Injuries to the ankle caused by the following are extremely common:

  • crossing irregular terrain on foot or in a running stride
  • dropping down
  • sports requiring cutting, twisting, or rolling of the foot
  • Performing a jump and subsequent painful foot landing
  • Having your foot stepped on or landed on

As a result of the sudden twisting force or roll experienced by the foot or lower leg, the ankle joint is jarred out of its normal position during these actions. When this occurs, ligament(s) in the affected area may be sprained.

Ankle sprains can also be caused by having sprained them before. The American Academy of Orthopaedic Surgeons reports that once you've sprained your ankle, it's more likely to happen again, especially if the ligaments don't heal properly.

If you are an athlete or very active person, the best case scenario is never having to deal with an ankle sprain.

As Sampsell puts it, "ankle sprains are strongly linked to weakness in the gluteal muscles or the core."

Since the hip flexors help keep your leg in place, he says that if you don't have them, you're more likely to suffer an ankle sprain.

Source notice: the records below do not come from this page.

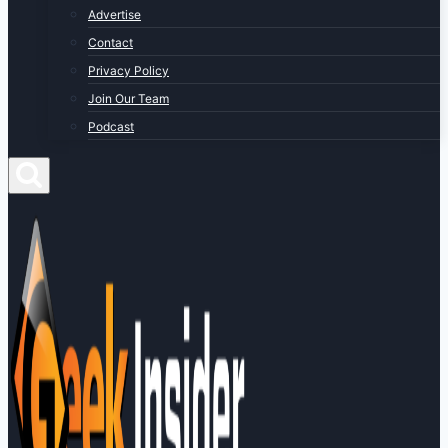
Advertise
Contact
Privacy Policy
Join Our Team
Podcast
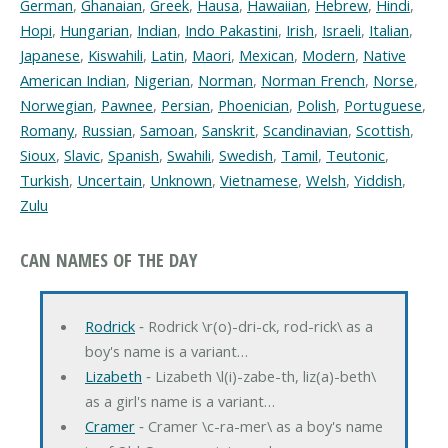
German
,
Ghanaian
,
Greek
,
Hausa
,
Hawaiian
,
Hebrew
,
Hindi
,
Hopi
,
Hungarian
,
Indian
,
Indo Pakastini
,
Irish
,
Israeli
,
Italian
,
Japanese
,
Kiswahili
,
Latin
,
Maori
,
Mexican
,
Modern
,
Native
American Indian
,
Nigerian
,
Norman
,
Norman French
,
Norse
,
Norwegian
,
Pawnee
,
Persian
,
Phoenician
,
Polish
,
Portuguese
,
Romany
,
Russian
,
Samoan
,
Sanskrit
,
Scandinavian
,
Scottish
,
Sioux
,
Slavic
,
Spanish
,
Swahili
,
Swedish
,
Tamil
,
Teutonic
,
Turkish
,
Uncertain
,
Unknown
,
Vietnamese
,
Welsh
,
Yiddish
,
Zulu
CAN NAMES OF THE DAY
Rodrick
‐ Rodrick \r(o)-dri-ck, rod-rick\ as a
boy's name is a variant…
Lizabeth
‐ Lizabeth \l(i)-zabe-th, liz(a)-beth\
as a girl's name is a variant…
Cramer
‐ Cramer \c-ra-mer\ as a boy's name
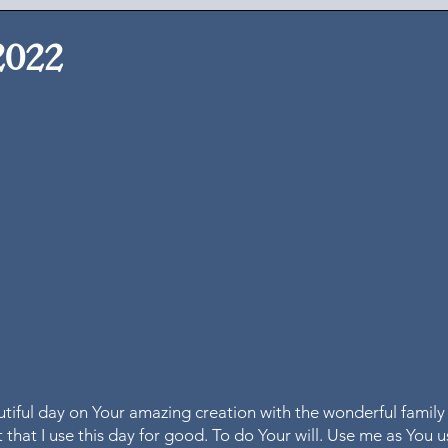
2022
utiful day on Your amazing creation with the wonderful family
 that I use this day for good. To do Your will. Use me as You 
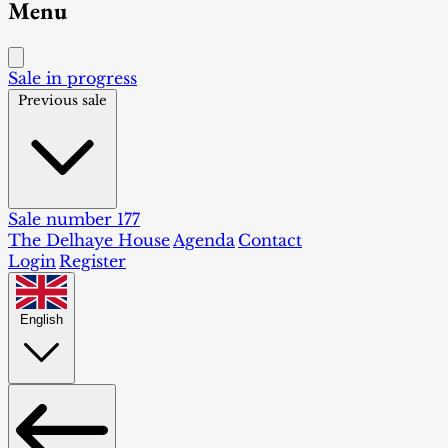
Menu
Sale in progress
Previous sale
Sale number 177
The Delhaye House
Agenda
Contact
Login
Register
English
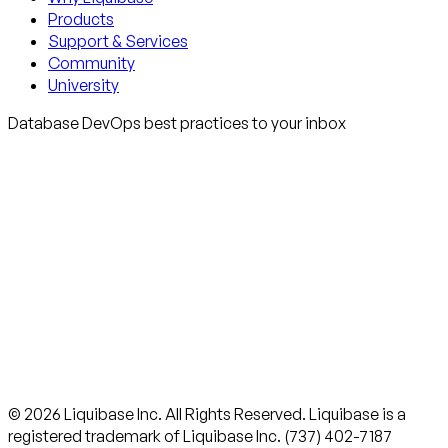
Products
Support & Services
Community
University
Database DevOps best practices to your inbox
© 2026 Liquibase Inc. All Rights Reserved. Liquibase is a
registered trademark of Liquibase Inc. (737) 402-7187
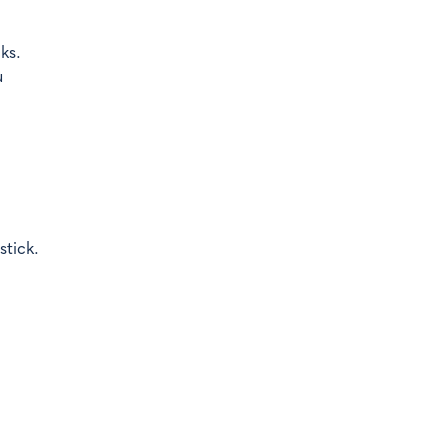
ks.
u
stick.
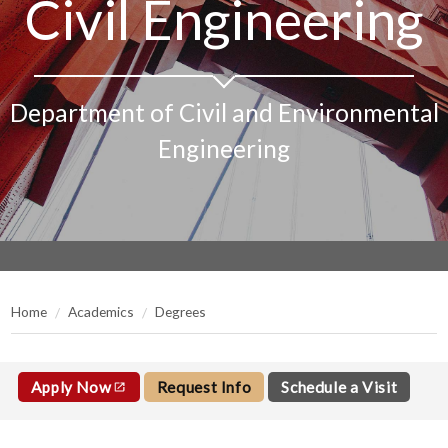
Civil Engineering
Department of Civil and Environmental
Engineering
Home
Academics
Degrees
Apply Now
Request Info
Schedule a Visit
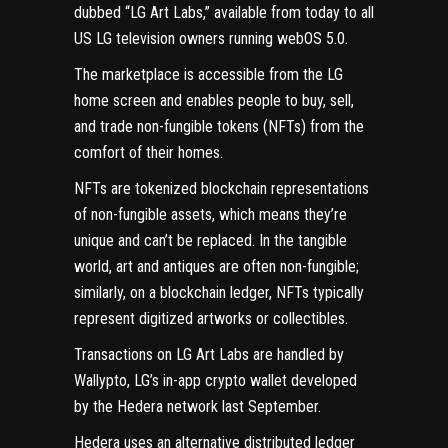
dubbed “LG Art Labs,”
available from today
to all
US LG television owners running webOS 5.0.
The marketplace is accessible from the LG
home screen and enables people to buy, sell,
and trade non-fungible tokens (
NFTs
) from the
comfort of their homes.
NFTs are tokenized blockchain representations
of non-fungible assets, which means they’re
unique and can’t be replaced. In the tangible
world, art and antiques are often non-fungible;
similarly, on a blockchain ledger, NFTs typically
represent digitized artworks or collectibles.
Transactions on LG Art Labs are handled by
Wallypto, LG’s in-app crypto wallet developed
by the
Hedera network
last September.
Hedera uses an alternative distributed ledger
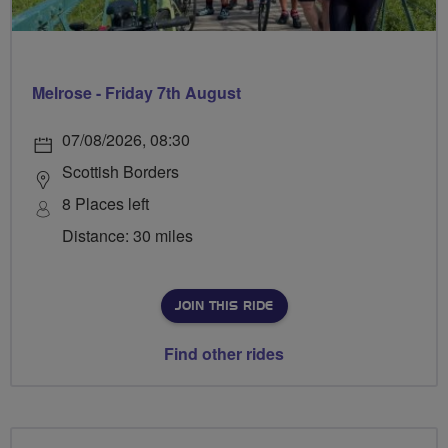
Melrose - Friday 7th August
07/08/2026, 08:30
Scottish Borders
8 Places left
Distance: 30 miles
JOIN THIS RIDE
Find other rides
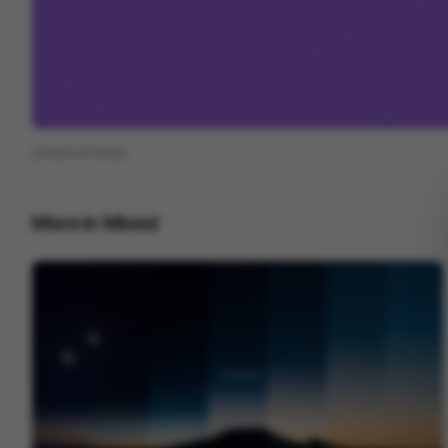
View on
Vimeo
More in
Mixed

The good news, according to Sampsell, is that a 2014 review of research found that balance training, such as balancing on one foot, can help prevent ankle sprains.

Ankle sprains can be avoided with regular strength training and the addition of ankle-specific exercises like balancing, band work, and stretching.

A sprained ankle can take anywhere from a few days to a few weeks to heal, depending on how badly it was twisted.

Healing time for an ankle sprain typically ranges from 3–4 weeks to 6 months. An accurate diagnosis and plan of care are essential for healing from an ankle sprain.

You can be sure you're making progress in the right direction if you and your doctor work together on both the initial treatment and the ongoing rehabilitation.